An exciting next step would be to set up open challenges for key predictive tasks in genomics with open challenge platforms, like DREAM (http://dreamchallenges.org) or CAGI (https://genomeinterpretation.org), and make the best models available in Kipoi. This would simplify and modularize the development of predictive models into three steps: first, designing training and evaluation datasets (challenge organizers); second, training the best model (challenge competitors); and third, making the model easily available for others to use (repository of trained models). Such modularization would lower the entry barrier for newcomers as well as machine learning practitioners lacking domain expertise. Moreover, as models and training datasets continue to evolve, such best-in-class models could be continuously updated and made immediately available to all. Kipoi provides important elements to this end: a standardization for data loading and model execution, nightly tests, and a central repository.
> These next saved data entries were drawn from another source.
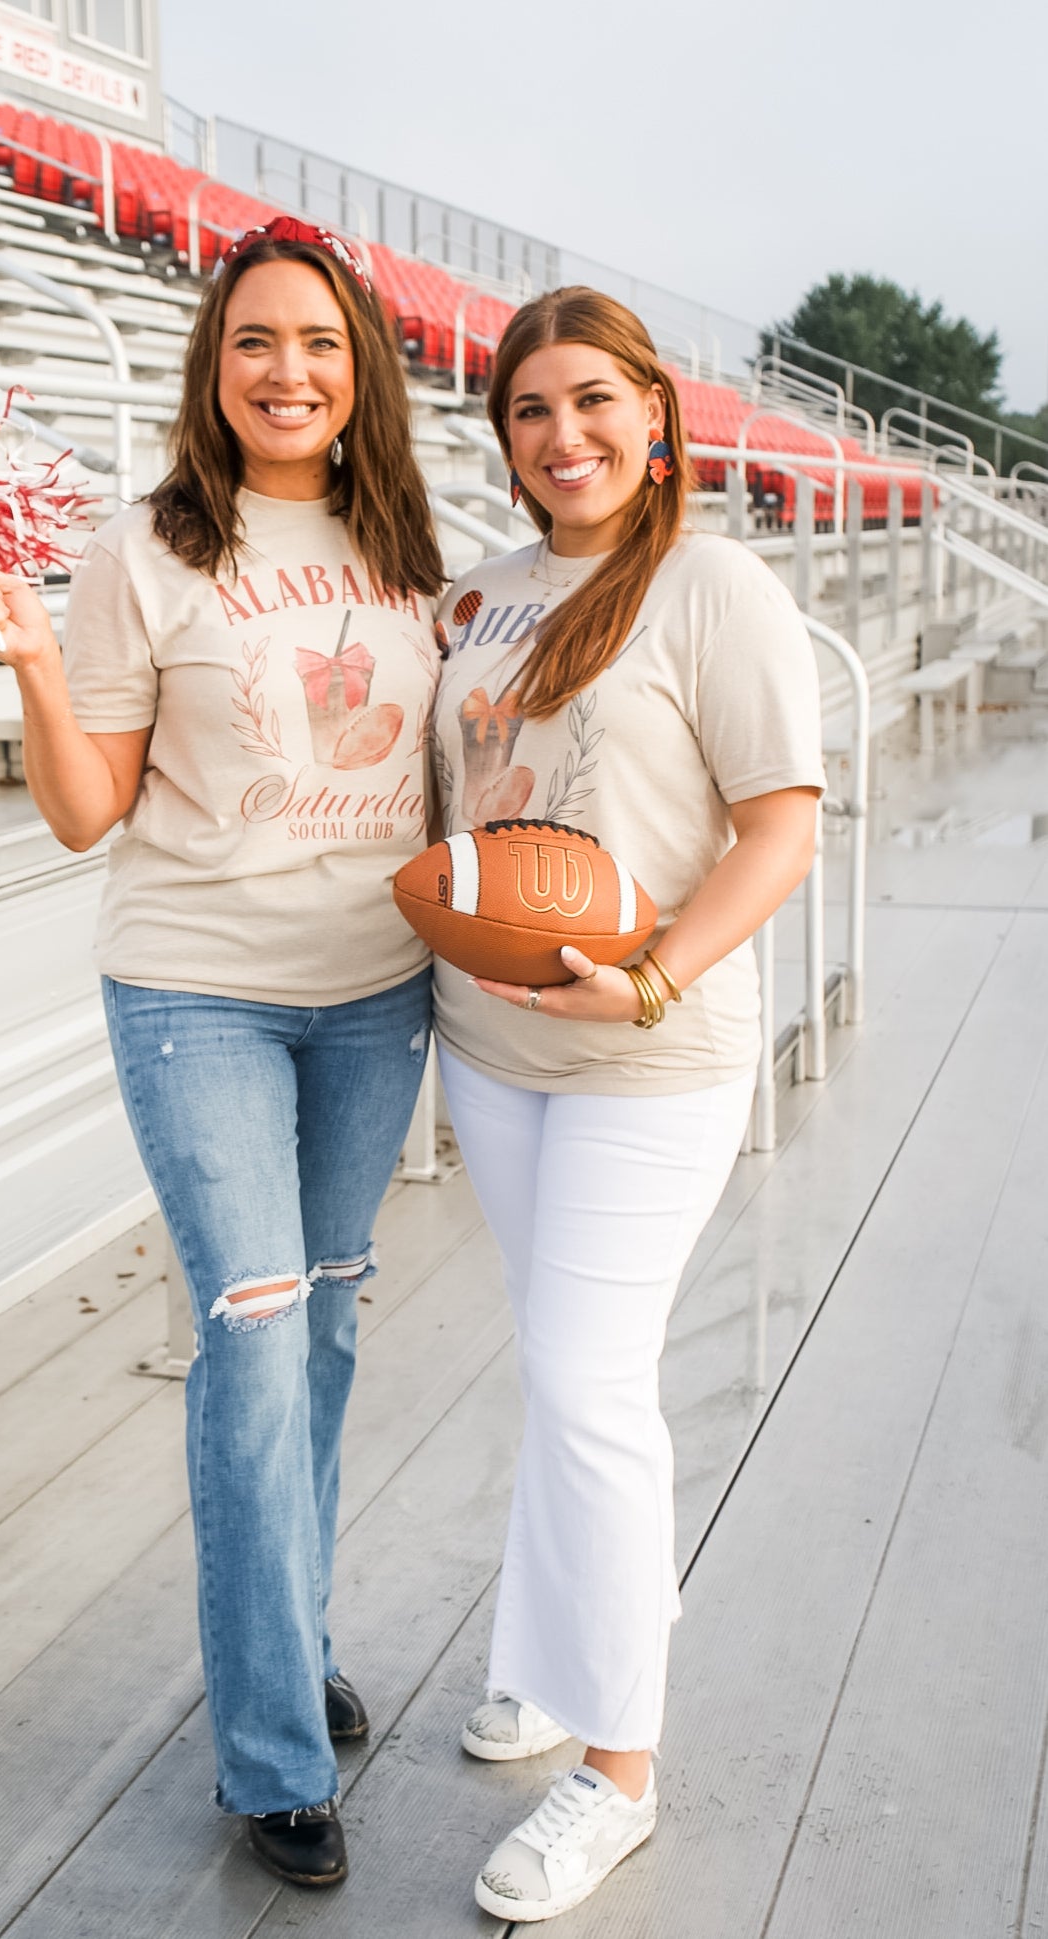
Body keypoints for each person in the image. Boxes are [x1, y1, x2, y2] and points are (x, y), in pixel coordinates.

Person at [0, 216, 445, 1890]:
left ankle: (282, 1644)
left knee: (322, 1336)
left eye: (318, 342)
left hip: (377, 995)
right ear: (211, 369)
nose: (288, 370)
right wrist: (26, 659)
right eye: (255, 343)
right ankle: (270, 1757)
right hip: (199, 991)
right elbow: (90, 814)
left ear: (359, 365)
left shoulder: (409, 539)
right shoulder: (146, 551)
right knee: (248, 1336)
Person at [429, 287, 825, 1923]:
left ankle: (618, 1770)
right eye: (531, 409)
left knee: (590, 1381)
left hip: (650, 1049)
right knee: (558, 1366)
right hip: (497, 1046)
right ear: (505, 436)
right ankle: (551, 1653)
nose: (565, 435)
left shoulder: (714, 583)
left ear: (656, 415)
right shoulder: (493, 597)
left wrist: (653, 973)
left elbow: (779, 826)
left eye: (596, 401)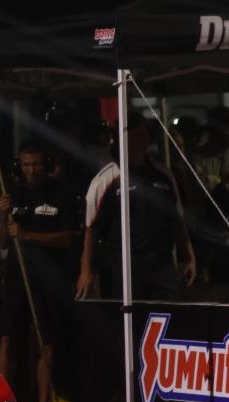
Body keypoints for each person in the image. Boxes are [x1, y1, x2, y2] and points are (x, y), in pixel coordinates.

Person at [0, 144, 78, 402]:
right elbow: (1, 242)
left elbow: (68, 237)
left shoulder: (62, 192)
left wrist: (29, 235)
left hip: (50, 276)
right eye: (25, 165)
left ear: (47, 164)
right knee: (7, 339)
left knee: (47, 341)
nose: (30, 170)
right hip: (18, 276)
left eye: (36, 164)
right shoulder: (12, 193)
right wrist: (3, 216)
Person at [76, 115, 196, 301]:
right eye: (136, 135)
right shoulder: (106, 179)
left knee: (166, 318)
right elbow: (91, 229)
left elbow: (176, 219)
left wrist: (189, 256)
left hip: (161, 262)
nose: (142, 139)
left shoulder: (162, 174)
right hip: (124, 265)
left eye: (145, 134)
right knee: (128, 322)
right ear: (123, 137)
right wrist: (86, 271)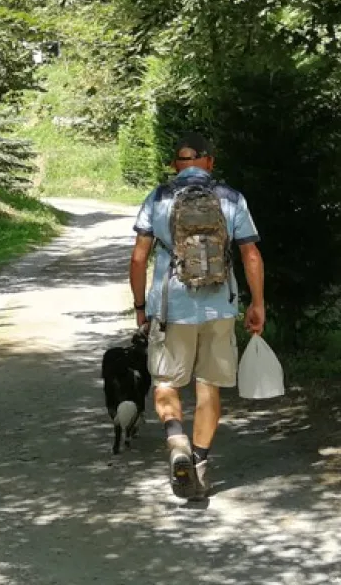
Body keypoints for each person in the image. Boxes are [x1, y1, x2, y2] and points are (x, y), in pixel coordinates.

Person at [129, 131, 265, 500]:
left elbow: (139, 257)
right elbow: (251, 254)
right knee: (209, 386)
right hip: (220, 307)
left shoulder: (158, 198)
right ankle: (200, 463)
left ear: (176, 164)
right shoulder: (232, 198)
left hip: (170, 308)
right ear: (210, 162)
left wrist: (140, 307)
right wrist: (257, 303)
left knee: (166, 382)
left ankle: (178, 444)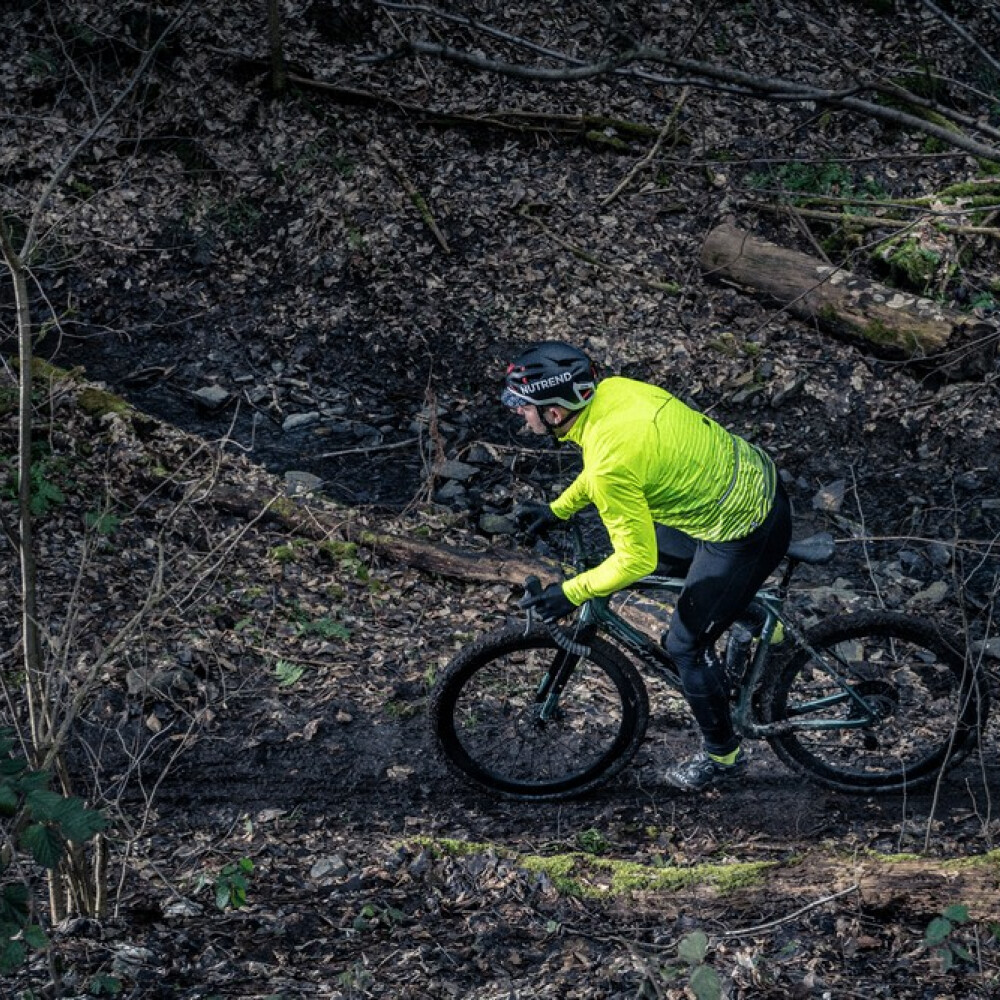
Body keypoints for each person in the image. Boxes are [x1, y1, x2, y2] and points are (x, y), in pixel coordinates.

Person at [502, 340, 792, 792]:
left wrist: (570, 591)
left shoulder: (608, 462)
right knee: (674, 568)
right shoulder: (614, 391)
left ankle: (724, 757)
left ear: (555, 414)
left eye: (525, 407)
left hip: (745, 526)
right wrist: (559, 509)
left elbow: (635, 555)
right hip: (749, 479)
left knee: (683, 645)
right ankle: (756, 618)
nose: (521, 414)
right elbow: (606, 465)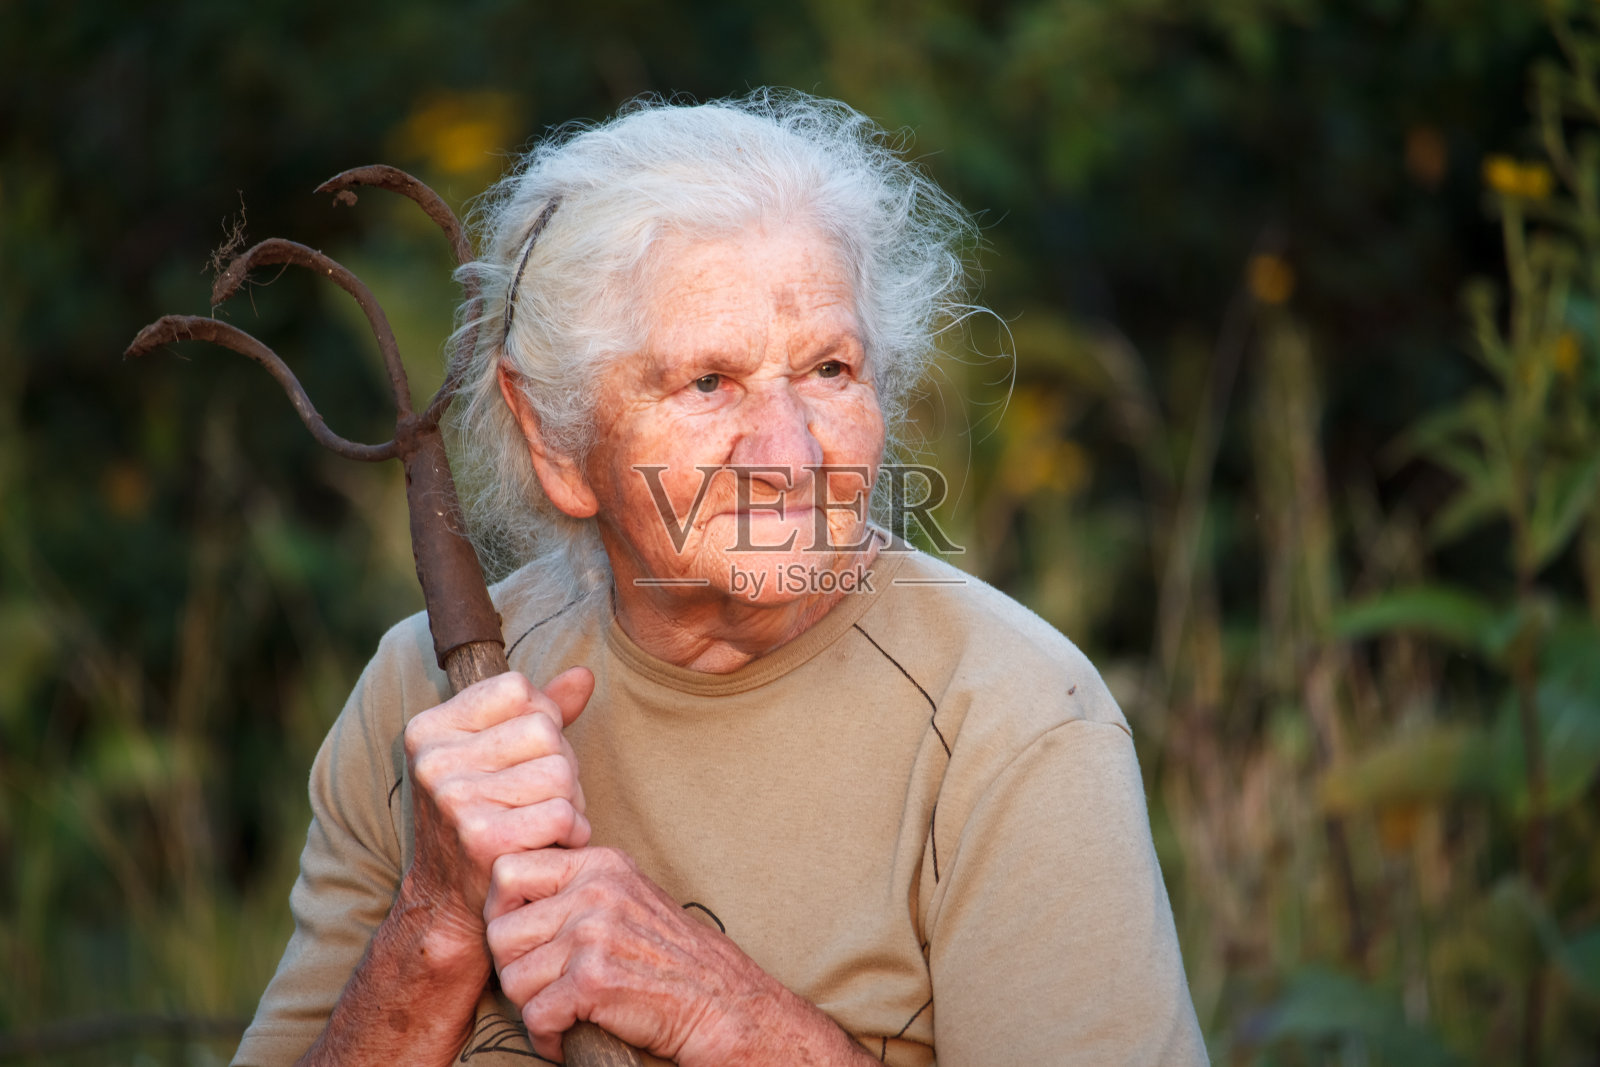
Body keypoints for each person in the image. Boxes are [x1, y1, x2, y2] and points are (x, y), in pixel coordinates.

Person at [232, 90, 1207, 1067]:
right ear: (553, 439)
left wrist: (731, 1021)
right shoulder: (424, 705)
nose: (790, 454)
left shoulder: (1012, 721)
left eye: (829, 370)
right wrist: (437, 922)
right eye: (708, 382)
A repository of interoperable models opens the possibility of building composite models that capture how genetic variation propagates through successive biological processes. Such a sequential, modular modeling offers several advantages. First, end-to-end fitting of a complex trait such as a cellular behavior or the expression level of a gene can be too difficult because the amount of data is too scarce compared to the complexity of the phenomena. In contrast, today’s high-throughput technologies focusing on a specific subprocess offer more data at higher accuracy. For example, massively parallel reporter assays allow saturated screens in which almost the complete combinatorial sequence space can be probed for the selected molecular processes. Hence accurate models may be obtained for these elementary tasks and serve as building blocks for modeling more complex tasks. Second, modularity is a hallmark of biological processes as the same proteins are often involved in multiple processes. We therefore anticipate fruitful cross-talk between modelers sharing individual components useful for different modeling tasks. Third, such an approach would lead to models that are interpretable in terms of simpler biological processes, as opposed to black box predictors. Whether and how predictive models of elementary steps can be sequentially combined and jointly fitted to model multiple higher order biological processes of increasing complexity is an exciting research direction. Altogether, we foresee Kipoi being a catalyst in the endeavor to model complex phenotypes from genotype.